▸ **REQUIRED WORK**
A: In the blog post about Daisy Bates, who raised her?
B: Reproduce the stretch of the Daisy Bates blog post from "There was one" through "was Satan incarnate.".

▸ **EXTRACTED TEXT**
-=-=-=-=-

Monday, March 5, 2018

"BATES IS NOT A FOUR LETTER WORD"


“BATES IS NOT A FOUR LETTER WORD”

            Last month I wrote about my intrigue with the overlapping of Black History Month and the Season of Lent.  The same goes for the month into which we are now entering:  Women’s History Month.  Though we have seen extraordinary gains in women’s rights during my lifetime, it is jut as if we are at 1 AM on the historical clock.  As we have seen in the #MeToo and many other movements, the power of male domination is still so deep and strong, and the desire of white men to turn back the clock to midnight resulted in the election of Donald Trump.

            When I was growing up in segregated, small town Arkansas, I was not allowed to curse - or “cuss” as we called it – at all, much less in public.  My mother told me never to say the “four letter” words, such as s**t, hell (seems pretty tame these days), damn, c**t, and the f-word.  Of course, by the time that I was in the second grade, we boys used them all the time, except around adults. To caution ourselves, we used a little ditty that others know also:

“Don’t cuss, call Gus,
He’ll come on the bus
And cuss for all of us.”

            There was one cuss word that I was allowed us say, however, and that was “Bates,” although it was 5 letters.  I did not learn this cuss word until 1957, when I was in the 6th grade.  All I knew then was what my elders were teaching me, that Daisy Bates was the terrible, communistic, n-word woman who was helping to organize the Little Rock 9 to seek to integrate the public schools in Little Rock in the fall of 1957.  And, of course, for my white supremacist background, such a person was Satan incarnate.

            Later when I learned about my captivity to race, I found that there was another side to Mrs. Daisy Bates, whom I had cursed so much without having any idea what I was doing.  I don’t have any trouble relating to that uttering on the Cross from Jesus in Luke 23:  “Forgive them, for they don’t know what they are doing.”  That was definitely me and my white culture in the fall of 1957.  Daisy Bates was born in Arkansas near the Louisiana border.  She was never quite sure what year she was born because when she was an infant, her parents were attacked by white supremacists – her mother was raped and murdered, and her father fled for his life.  Daisy Bates was raised by neighbors, Orlee and Susie Smith.

-=-=-=-=-

▸ **DATASET ROWS**
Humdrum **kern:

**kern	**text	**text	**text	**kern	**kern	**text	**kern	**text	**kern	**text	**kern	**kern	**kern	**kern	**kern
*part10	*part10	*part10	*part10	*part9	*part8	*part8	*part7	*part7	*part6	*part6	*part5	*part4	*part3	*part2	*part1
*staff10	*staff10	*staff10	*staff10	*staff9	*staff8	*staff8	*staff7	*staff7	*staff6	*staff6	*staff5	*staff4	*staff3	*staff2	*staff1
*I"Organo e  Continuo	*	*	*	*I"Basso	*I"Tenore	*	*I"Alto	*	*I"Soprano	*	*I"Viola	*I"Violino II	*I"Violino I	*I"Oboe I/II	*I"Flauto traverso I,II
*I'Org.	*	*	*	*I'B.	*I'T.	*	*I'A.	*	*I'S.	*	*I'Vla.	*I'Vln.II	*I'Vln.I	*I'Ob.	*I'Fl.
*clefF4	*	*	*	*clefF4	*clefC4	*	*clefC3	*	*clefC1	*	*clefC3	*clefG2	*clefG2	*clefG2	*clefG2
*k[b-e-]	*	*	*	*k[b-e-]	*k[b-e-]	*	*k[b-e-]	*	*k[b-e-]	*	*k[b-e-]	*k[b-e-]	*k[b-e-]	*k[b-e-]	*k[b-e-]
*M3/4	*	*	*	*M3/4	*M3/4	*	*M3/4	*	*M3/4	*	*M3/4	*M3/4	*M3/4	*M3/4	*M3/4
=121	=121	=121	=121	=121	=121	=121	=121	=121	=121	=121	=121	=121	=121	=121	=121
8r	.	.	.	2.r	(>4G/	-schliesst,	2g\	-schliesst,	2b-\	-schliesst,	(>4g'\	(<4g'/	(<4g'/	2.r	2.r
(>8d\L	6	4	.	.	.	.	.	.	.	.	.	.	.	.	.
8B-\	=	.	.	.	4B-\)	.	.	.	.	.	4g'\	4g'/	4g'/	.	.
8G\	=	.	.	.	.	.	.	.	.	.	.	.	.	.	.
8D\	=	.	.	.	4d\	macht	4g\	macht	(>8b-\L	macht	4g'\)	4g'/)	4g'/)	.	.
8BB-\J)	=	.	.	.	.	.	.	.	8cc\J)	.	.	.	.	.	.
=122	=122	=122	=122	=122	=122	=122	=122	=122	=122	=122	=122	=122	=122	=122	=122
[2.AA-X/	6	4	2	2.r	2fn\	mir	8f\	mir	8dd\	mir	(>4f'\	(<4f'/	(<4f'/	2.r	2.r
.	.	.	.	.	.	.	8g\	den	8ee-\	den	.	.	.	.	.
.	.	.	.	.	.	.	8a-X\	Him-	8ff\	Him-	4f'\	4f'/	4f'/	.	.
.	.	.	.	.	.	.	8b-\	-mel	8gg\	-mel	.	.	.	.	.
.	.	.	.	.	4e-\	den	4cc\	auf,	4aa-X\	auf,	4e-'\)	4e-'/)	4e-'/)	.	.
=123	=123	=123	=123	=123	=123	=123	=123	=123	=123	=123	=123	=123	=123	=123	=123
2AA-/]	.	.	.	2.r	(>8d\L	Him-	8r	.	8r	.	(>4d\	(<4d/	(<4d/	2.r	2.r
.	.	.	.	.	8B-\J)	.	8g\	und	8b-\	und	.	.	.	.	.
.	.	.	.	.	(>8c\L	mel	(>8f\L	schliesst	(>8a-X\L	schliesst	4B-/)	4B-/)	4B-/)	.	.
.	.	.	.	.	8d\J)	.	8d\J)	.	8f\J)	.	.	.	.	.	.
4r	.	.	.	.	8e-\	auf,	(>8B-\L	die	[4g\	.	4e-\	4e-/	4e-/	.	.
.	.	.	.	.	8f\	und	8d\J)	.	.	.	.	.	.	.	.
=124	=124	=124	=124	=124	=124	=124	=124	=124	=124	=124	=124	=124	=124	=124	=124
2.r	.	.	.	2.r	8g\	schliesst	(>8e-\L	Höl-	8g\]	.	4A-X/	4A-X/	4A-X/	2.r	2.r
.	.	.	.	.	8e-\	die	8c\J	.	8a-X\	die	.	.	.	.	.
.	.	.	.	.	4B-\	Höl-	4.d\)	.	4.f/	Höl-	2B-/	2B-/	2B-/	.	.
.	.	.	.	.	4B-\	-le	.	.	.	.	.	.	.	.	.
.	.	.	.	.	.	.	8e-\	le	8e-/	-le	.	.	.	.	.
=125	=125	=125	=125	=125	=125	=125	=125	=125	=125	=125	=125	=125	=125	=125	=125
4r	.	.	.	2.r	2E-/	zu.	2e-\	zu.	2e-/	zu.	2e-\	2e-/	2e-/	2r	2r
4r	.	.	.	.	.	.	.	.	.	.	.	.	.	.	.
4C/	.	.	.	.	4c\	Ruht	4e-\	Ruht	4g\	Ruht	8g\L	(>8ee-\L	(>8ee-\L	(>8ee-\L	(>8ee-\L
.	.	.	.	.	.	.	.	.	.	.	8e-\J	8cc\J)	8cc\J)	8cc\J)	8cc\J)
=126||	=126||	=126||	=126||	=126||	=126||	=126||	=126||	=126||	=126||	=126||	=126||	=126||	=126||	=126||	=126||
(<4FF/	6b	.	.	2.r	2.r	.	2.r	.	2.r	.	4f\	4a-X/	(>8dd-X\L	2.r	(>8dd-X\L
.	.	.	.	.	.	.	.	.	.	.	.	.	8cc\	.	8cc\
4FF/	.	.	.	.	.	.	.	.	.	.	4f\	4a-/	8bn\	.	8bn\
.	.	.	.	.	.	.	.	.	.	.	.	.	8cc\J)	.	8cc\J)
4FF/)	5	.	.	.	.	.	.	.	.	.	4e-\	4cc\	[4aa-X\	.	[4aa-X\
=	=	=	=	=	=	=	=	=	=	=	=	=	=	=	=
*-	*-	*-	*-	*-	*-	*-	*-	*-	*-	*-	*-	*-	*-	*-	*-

-=-=-=-=-

▸ **RESULTS FOR EACH TASK**
A: Her neighbors, Orlee and Susie Smith.

B:
There was one cuss word that I was allowed us say, however, and that was “Bates,” although it was 5 letters.  I did not learn this cuss word until 1957, when I was in the 6th grade.  All I knew then was what my elders were teaching me, that Daisy Bates was the terrible, communistic, n-word woman who was helping to organize the Little Rock 9 to seek to integrate the public schools in Little Rock in the fall of 1957.  And, of course, for my white supremacist background, such a person was Satan incarnate.